HOUSTON (AP) — Shares of Halliburton rallied Tuesday after the oilfield services company reported its fourth-quarter profit rose 14 percent in a performance that exceeded Wall Street expectations.

The Houston-based company, which operates in an energy sector hit hard by months of plunging oil prices, also warned that 2015 will be a challenging year for its industry. It said it took $129 million in restructuring charges in the recently completed quarter to temper expected business declines.

Halliburton Chairman and CEO Dave Lesar said Tuesday morning during a conference call that his company’s customers have chopped their capital expenditure budgets 25 percent to 30 percent, as they adjust their spending to deal with falling commodity prices.

He said the length of the downturn was hard to predict, but his company remains in “great financial position.”

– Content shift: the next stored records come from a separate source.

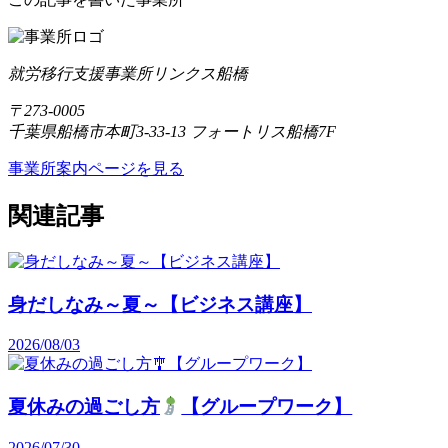
就労移行支援事業所リンクス船橋
〒273-0005
千葉県船橋市本町3-33-13 フォートリス船橋7F
事業所案内ページを見る
関連記事
身だしなみ～夏～【ビジネス講座】
2026/08/03
夏休みの過ごし方
【グループワーク】
2026/07/30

Halliburton said last month that it cut about 1,000 employees from its workforce in the Eastern hemisphere due to the tough market environment. A company spokeswoman said the cuts had nothing to do with its pending acquisition of rival oilfield services provider Baker Hughes.

Halliburton Co. did book $19 million in costs tied to that deal, a $34.6 billion acquisition the companies announced in November.

For the fourth quarter, Halliburton earned $901 million, or $1.06 per share, which was up from $793 million, or 93 cents per share, in the previous year’s quarter.

Earnings adjusted for one-time gains and costs totaled $1.19 per share.

Analysts expected, on average, $1.11 per share, according to Zacks Investment Research.

The provider of drilling services to oil and gas operators posted revenue of $8.77 billion in the period, which met Street forecasts.

Operating earnings from the company’s completion and production business jumped 30 percent to $991 million in the quarter, which helped balance an 18 percent drop from the drilling and evaluation side.

Halliburton shares rose 35 cents to $39.48 in afternoon trading Tuesday, while broader trading indexes slipped. The stock had declined more than 20 percent over the last 12 months before markets opened Tuesday.